* WORK ORDER 1: According to the text on the Northeast Blackout of 2003, why did operators fail to re-distribute power after overloaded transmission lines were hit by foliage?
* WORK ORDER 2: Carry on the piece about the 2003 blackout and squirrels from its last sentence.

* TEXT UNDER STUDY:
--- --- ---
As many people discovered from the postmortem of the Northeast Blackout of 2003, it was a widespread power outage that occurred throughout parts of the Northeastern and Midwestern United States and the Canadian province of Ontario on Thursday, August 14, 2003, just after 4:10 pm EDT.
Some power was restored by 11 pm; however, many others did not get their power back until two days later. In more remote areas it took nearly a week to restore power. At the time, it was the world’s second most widespread blackout in history, after the Southern Brazil Blackout of 1999. The outage, which was much more widespread than the Northeast Blackout of 1965, affected approximately 10 million people in Ontario and 45 million people in eight U.S. states. The blackout’s cause was primarily a software bug in the alarm system at a control room of the FirstEnergy Corporation, located in Ohio. The lack of alarm capability left operators unaware of the need to re-distribute power after several overloaded transmission lines were hit by poorly pruned foliage, which triggered a race condition in the control software. What would have been a manageable local blackout cascaded into massive widespread distress on the electric grid.Source: Northeast Blackout of 2003
However…some have felt that there was an additional factor involved which may have been the real cause to foliage collapsing onto the transmission lines — squirrels.
Yes, you heard me correctly — squirrels.
Within the SCADA security community, the blame has been focused onto ‘ninja squirrels’; these are expertly-trained martial arts squirrels that specifically seek out potentially vulnerable power lines and/or transformers, and will stop at nothing to disrupt electric power to as wide of an area as possible. Several conspiracy theorist sources have indicated that this is an attempt by the squirrels to taking over the World.
Seriously…no joke. Squirrels have been trying to take over the World through suicide squads to shutdown our power. In several blogs devoted to the wacky, strange and bizarre, conspiracy theorists have hinted that power outages, more than once, have been caused (intentionally) by squirrels. Lookup the words “squirrel”, “conspiracy”, and “terrorist” together. You’d be amazed at what you may find.
Surprisingly, they may actually be right though — but not for what may think.
--- --- ---
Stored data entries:
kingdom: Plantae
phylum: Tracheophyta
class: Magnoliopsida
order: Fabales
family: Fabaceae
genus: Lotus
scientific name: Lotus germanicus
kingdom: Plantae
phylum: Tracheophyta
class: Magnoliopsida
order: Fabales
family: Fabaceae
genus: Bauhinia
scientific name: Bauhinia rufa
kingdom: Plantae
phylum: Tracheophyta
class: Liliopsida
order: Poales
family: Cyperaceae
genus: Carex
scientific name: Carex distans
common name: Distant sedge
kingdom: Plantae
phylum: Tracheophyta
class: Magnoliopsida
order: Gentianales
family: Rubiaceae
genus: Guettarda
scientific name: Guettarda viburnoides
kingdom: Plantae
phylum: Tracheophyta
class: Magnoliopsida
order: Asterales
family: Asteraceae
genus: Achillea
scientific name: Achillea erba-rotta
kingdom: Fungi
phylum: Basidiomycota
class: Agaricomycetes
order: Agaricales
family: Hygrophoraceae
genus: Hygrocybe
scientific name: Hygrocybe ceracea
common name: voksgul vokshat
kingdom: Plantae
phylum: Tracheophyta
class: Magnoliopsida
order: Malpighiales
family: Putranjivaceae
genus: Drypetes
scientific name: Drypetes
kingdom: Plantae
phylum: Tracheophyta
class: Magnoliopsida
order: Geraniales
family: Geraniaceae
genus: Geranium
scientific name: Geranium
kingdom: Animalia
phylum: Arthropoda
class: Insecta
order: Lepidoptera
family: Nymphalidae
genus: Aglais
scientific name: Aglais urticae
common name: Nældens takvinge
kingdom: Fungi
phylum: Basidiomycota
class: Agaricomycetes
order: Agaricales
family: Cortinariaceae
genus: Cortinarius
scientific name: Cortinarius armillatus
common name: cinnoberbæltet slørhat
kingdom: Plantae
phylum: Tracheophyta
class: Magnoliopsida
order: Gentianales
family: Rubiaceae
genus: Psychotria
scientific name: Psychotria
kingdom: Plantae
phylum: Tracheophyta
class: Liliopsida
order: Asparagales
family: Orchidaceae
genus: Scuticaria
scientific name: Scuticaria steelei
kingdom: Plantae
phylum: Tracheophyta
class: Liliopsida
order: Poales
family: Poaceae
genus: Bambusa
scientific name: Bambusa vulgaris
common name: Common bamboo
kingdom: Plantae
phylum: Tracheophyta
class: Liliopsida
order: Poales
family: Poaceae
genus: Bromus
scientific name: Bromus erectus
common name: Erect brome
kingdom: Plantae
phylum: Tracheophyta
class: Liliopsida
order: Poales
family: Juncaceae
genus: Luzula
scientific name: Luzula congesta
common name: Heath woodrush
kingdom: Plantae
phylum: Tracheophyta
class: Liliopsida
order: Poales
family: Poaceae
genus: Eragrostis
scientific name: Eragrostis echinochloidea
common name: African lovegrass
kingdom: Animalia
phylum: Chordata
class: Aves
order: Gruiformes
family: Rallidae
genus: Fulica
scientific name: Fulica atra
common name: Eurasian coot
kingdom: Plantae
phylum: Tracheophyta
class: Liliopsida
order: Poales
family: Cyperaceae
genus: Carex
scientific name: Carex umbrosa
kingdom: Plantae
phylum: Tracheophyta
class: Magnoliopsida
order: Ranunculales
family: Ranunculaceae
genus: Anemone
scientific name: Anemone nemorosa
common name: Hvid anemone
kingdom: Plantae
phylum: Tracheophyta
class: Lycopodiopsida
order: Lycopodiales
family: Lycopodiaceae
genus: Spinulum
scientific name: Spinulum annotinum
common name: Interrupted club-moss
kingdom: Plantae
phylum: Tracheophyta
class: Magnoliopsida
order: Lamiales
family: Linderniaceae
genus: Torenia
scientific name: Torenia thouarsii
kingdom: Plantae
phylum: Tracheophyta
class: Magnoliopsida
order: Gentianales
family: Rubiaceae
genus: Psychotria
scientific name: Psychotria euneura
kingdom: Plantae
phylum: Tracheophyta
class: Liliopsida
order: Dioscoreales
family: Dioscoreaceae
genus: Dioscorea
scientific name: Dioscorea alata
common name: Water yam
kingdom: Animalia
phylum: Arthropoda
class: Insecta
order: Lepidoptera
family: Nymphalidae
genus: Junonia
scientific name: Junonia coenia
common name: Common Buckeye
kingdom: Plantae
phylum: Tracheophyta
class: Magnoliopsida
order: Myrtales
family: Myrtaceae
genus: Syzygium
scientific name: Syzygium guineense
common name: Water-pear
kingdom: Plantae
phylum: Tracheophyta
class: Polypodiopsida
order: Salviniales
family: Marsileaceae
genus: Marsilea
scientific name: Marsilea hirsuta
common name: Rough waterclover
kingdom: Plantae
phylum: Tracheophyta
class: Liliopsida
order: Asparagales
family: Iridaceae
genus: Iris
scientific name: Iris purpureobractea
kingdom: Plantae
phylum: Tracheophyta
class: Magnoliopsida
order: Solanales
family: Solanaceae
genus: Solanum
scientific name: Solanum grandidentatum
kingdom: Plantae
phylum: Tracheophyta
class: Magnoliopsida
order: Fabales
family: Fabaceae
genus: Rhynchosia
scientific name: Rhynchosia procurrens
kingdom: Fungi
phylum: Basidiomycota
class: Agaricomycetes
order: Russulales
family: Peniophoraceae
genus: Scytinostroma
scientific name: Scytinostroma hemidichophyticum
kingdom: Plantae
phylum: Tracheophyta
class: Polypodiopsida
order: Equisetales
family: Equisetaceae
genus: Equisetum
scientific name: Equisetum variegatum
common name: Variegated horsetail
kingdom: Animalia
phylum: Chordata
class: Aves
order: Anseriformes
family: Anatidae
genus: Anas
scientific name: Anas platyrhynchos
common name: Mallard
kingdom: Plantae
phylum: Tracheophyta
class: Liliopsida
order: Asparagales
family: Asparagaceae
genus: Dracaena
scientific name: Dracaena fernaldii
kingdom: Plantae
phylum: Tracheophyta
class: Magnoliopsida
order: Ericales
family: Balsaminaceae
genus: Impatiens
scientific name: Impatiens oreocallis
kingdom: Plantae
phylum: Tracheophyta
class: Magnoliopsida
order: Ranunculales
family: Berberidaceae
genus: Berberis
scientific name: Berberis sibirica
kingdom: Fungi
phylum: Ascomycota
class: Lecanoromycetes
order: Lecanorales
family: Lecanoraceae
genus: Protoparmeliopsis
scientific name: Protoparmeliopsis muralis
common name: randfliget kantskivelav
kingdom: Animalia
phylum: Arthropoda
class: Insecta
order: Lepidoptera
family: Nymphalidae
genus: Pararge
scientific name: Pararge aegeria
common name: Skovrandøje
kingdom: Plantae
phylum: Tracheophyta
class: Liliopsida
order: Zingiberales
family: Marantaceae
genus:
--- --- ---
* ANSWER SPACE 1: A software bug in the alarm system at a FirstEnergy Corporation control room in Ohio left the operators without alarm capability. As a result, they were unaware that power needed to be re-distributed.

* ANSWER SPACE 2:
Yes, the problem of power outages being blamed onto squirrels has happened for decades, and continues to be reported for years to come; however, not to be confused with the sriracha hot sauce called ‘ninja squirrel’, the term ‘ninja squirrel’ (alternatively called a ‘throw squirrel’ or ‘throwaway squirrel’) is more than likely to be blamed.
When linemen work on downed power lines, or damaged power equipment (such as transformers, relays or switches), if they cannot solve what was the root cause of the problem, they find a nearby dead squirrel, and throw it down onto the ground, usually indicating in their report that a squirrel was the culprit for the outage.
Sound ‘fishy’ to you?
Look at some of the titles of various news reports and blogs around the U.S.:
Did a Secret Military Experiment Cause the 2003 Blackout? [dated 7-Sep-2003]
Squirrel Power! [dated 31-Aug-2013]
Forget hackers: Squirrels are a bigger threat to America’s power grid [dated 28-Jan-2014]
Squirrel causes massive power outage in Muncie [dated 3-Feb-2016]
And last, on a much more humorous, but still factual side, there is a web site called Cyber Squirrel 1, which is dedicated to ‘ninja squirrels’. It is worthwhile reading, both funny and factual. They sell stickers which is used to keep their web site alive and running.
The website lists all unclassified Cyber Squirrel Operations that have been released to the public that have been confirmed. There are many more executed ops than displayed on this map however, those ops remain classified.Source: Cyber Squirrel 1
Nonetheless, I seriously doubt that we will ever hear the end of those ‘ninja squirrels’.